**Information provided**
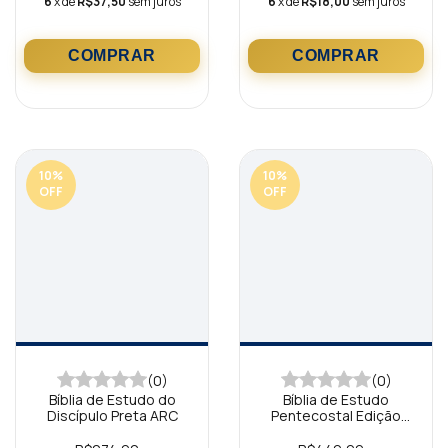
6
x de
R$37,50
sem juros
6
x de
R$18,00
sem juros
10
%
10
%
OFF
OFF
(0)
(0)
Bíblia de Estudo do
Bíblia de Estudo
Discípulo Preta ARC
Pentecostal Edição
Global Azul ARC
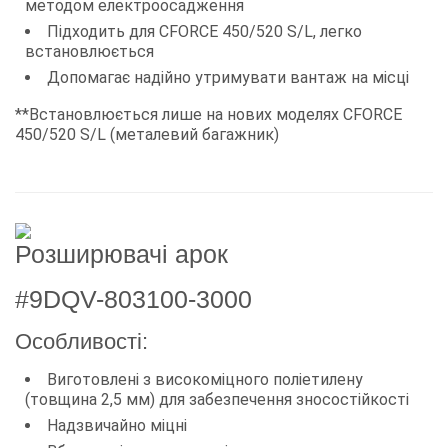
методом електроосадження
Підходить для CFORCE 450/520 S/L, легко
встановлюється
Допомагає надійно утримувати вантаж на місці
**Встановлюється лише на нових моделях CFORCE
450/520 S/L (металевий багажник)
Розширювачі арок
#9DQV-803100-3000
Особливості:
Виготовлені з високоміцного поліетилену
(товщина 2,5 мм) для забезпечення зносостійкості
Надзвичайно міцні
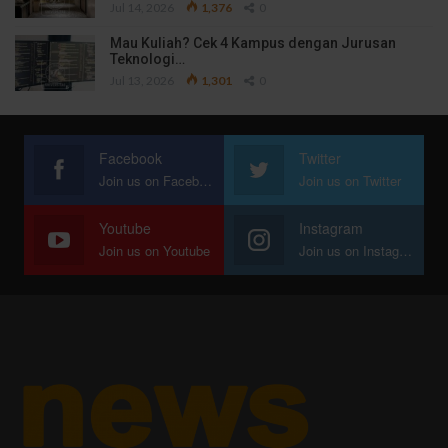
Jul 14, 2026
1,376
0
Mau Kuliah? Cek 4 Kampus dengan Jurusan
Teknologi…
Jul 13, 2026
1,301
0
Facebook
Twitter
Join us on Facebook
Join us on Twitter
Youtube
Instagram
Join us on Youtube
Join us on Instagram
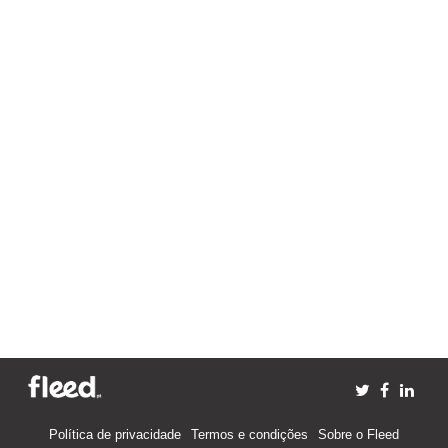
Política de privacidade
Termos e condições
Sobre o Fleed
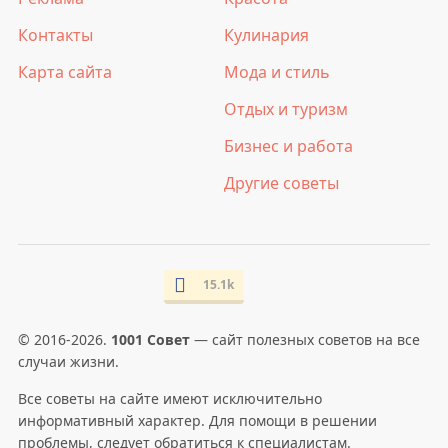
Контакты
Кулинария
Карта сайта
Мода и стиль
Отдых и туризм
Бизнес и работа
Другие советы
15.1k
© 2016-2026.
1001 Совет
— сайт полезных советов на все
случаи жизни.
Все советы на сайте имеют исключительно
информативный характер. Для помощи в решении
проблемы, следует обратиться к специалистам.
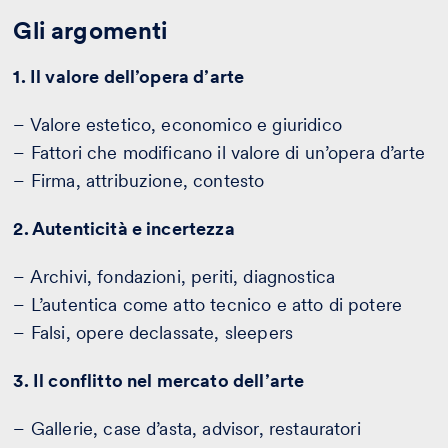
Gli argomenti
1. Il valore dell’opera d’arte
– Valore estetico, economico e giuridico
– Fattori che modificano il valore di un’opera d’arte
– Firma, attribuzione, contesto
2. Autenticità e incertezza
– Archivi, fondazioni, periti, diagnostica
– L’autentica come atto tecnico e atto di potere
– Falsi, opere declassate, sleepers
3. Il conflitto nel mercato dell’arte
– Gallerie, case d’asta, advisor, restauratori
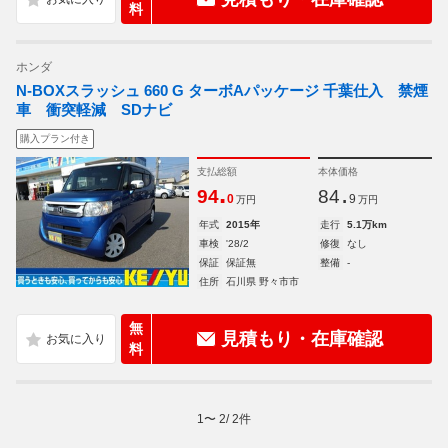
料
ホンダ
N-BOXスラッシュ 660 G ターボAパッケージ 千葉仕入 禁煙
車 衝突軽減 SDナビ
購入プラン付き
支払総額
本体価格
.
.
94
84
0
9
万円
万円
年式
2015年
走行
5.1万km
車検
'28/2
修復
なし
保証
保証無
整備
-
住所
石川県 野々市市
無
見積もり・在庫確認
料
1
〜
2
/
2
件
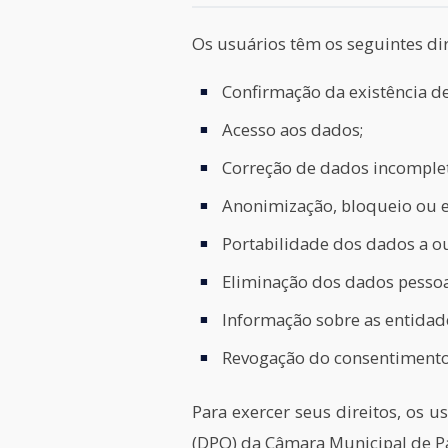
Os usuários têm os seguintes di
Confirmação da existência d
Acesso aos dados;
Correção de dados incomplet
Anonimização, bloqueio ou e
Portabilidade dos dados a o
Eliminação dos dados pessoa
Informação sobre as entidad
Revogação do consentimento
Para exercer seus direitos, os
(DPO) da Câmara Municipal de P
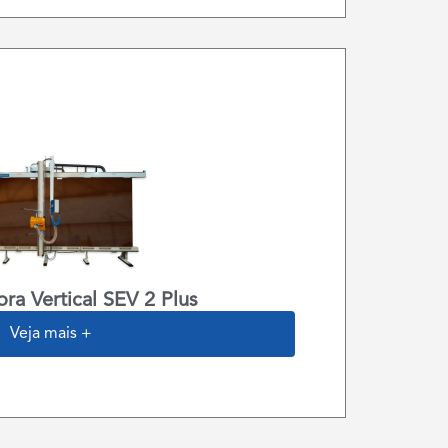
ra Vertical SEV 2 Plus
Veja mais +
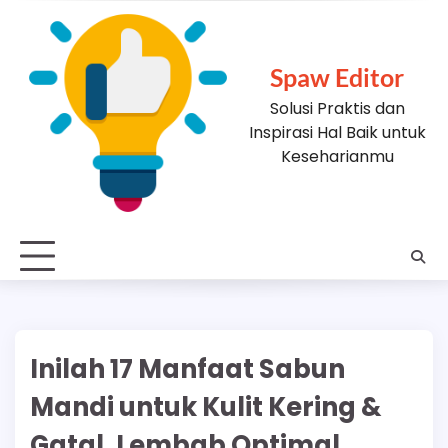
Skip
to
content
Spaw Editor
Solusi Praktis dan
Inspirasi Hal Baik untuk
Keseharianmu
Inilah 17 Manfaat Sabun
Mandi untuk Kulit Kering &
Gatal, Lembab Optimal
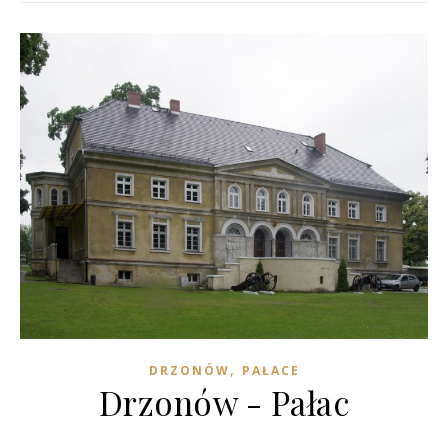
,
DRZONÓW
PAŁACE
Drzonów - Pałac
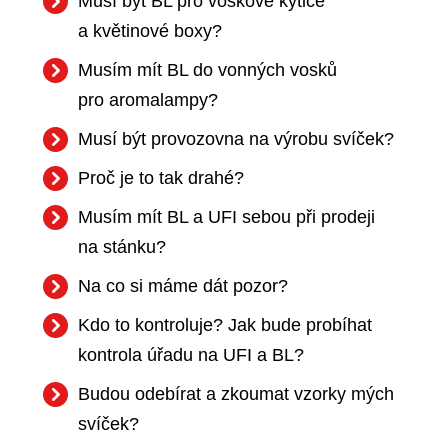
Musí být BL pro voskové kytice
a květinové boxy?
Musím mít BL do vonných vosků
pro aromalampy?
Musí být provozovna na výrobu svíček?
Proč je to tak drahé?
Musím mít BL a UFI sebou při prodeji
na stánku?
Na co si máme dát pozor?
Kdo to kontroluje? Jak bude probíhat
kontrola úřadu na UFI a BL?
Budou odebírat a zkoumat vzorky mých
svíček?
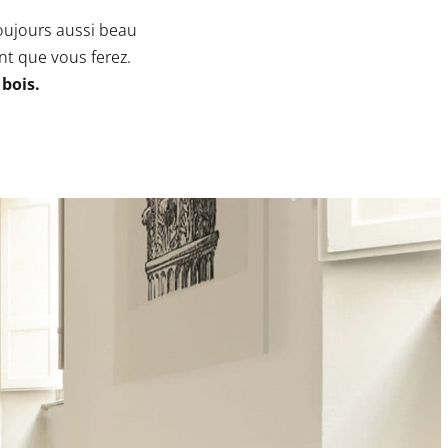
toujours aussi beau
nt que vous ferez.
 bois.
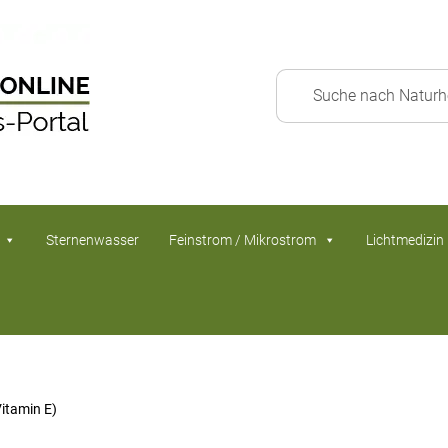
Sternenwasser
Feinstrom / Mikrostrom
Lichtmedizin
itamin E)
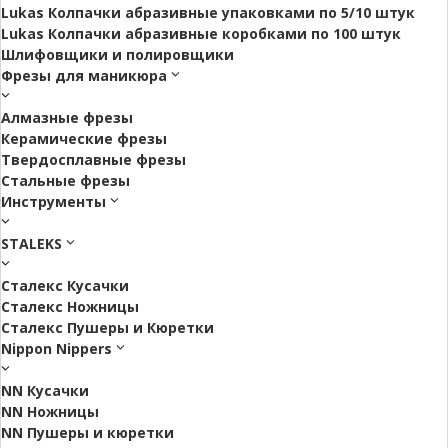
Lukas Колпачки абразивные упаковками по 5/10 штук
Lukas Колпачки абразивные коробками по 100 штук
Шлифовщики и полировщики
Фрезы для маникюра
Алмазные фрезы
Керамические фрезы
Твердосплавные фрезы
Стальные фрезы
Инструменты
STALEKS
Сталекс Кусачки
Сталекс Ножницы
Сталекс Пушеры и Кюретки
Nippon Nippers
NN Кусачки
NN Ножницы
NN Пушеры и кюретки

---

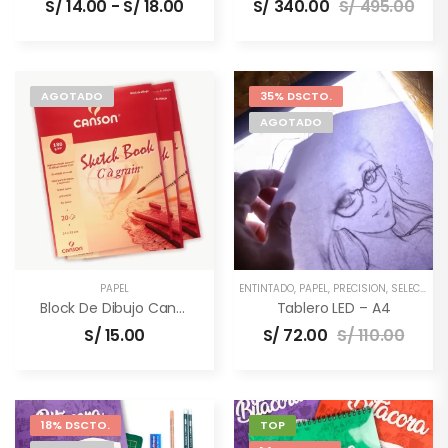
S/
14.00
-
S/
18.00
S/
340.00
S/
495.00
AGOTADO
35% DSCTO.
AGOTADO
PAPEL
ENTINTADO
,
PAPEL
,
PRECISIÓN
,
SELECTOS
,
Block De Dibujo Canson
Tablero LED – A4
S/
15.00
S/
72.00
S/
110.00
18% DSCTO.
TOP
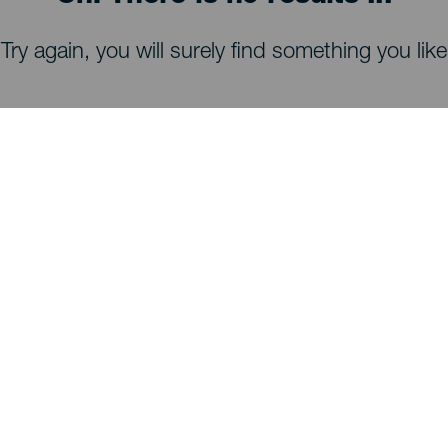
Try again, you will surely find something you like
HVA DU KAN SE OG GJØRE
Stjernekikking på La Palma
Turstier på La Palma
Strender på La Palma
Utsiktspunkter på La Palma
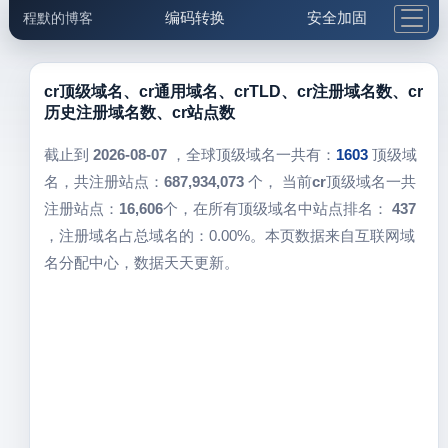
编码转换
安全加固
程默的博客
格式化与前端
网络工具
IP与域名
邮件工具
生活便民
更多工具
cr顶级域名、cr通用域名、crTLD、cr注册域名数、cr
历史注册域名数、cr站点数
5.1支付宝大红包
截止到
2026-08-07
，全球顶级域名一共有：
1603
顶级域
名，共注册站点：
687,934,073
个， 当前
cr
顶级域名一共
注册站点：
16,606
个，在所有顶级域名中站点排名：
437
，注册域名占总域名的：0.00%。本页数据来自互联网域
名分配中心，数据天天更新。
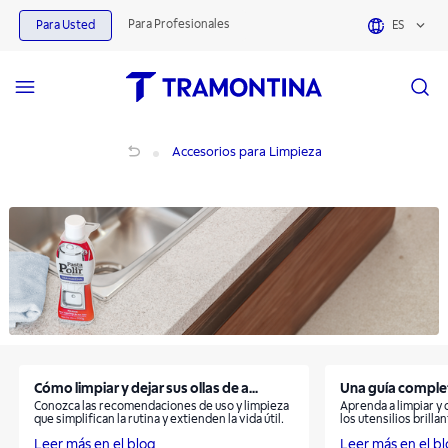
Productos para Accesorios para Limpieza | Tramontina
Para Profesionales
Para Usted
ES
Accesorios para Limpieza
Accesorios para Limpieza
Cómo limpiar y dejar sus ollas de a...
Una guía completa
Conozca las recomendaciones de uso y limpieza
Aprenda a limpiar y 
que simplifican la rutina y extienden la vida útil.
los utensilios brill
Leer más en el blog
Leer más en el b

**Directions**
Find the word "dados" in the listing and copy each line that contains it.

**Your solution**
Acesso aos dados;
Correção de dados incomplet
Portabilidade dos dados a o
Eliminação dos dados pessoa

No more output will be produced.